● Supplied passage

Just a thought concerning flipper type rests. Except for the initial set up and tuning processes, I'm will to wager that most people couldn't tell the difference between any of the more common models out there (score wise). 

Viper1 out.


----------



## Not Sure

I hate any rest that sticks to the bow w/ adhesive tape. My riser goes in my Aurora City backpack and I was always having trouble with the wire snagging on the sleeve and the whole rest coming off. Not a problem when it wasn't hot out but even over time I'm assuming that it would start to creep and slip (off) while shooting.
The fact that adhesive can fail is the main reason why I switched to a Cavalier Free Flyte Elite. I didn't like spending the money but I wanted something that would last for many years. 

I was using an ARE and it was fine but it had all super tiny allen screws holding things down that I was worried that that something could come loose. They were so tiny that I had to really hunt down some driver bits that would work just to adjust the wire height for different diameter arrows.

● Given material

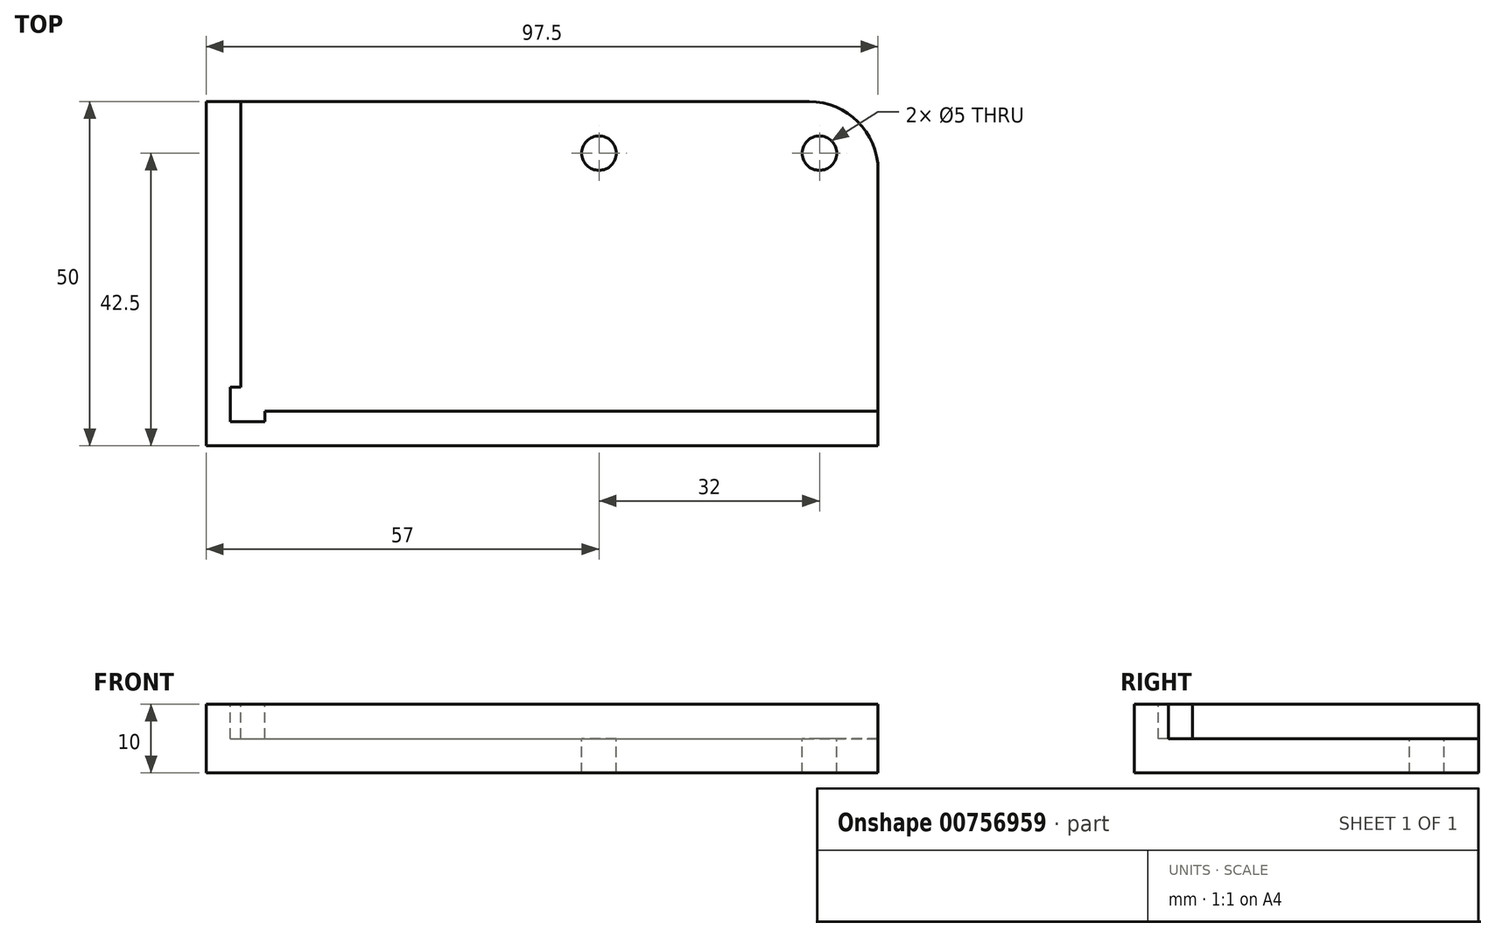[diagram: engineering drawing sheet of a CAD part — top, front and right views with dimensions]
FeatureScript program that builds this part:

● The tasks
(1) Echo everything in the arrow rest discussion from "## Not Sure" down to "for many years.", word for word.
(2) Pick up the arrow rest discussion from the point where it stops and keep it going.
The lines aren't needed for anything here.

● Task results
(1)
## Not Sure

I hate any rest that sticks to the bow w/ adhesive tape. My riser goes in my Aurora City backpack and I was always having trouble with the wire snagging on the sleeve and the whole rest coming off. Not a problem when it wasn't hot out but even over time I'm assuming that it would start to creep and slip (off) while shooting.
The fact that adhesive can fail is the main reason why I switched to a Cavalier Free Flyte Elite. I didn't like spending the money but I wanted something that would last for many years.

(2)
The Cavalier is burly and the adjustment was no more difficult than the ARE (this is the specific one: http://www.lancasterarchery.com/product_info.php?cPath=40_116&products_id=1984 ) . I also love the magnet adjustment on the Cavalier where you can either have it push the wire out at whatever pressure you want or the opposite - when the arrow lifts up at shot time the rest wire will start to move inward on its own. 

I had the ARE that Jason22 posted and I had fletching tearing off on the back part of the wire that contacts with the magnet. I'm sure it was a matter of tuning but it seemed worse than it should have been. I retired that one as an emergency spare. Another thing that bothered me about that rest was the method of height adjustment. The phillips screw arrangement was....janky.

I agree with the pros here. If your arrows are tuned AND you don't flub your release and your form is set in granite then you should never have trouble with any sort of rest (assuming it doesn't fall off the bow).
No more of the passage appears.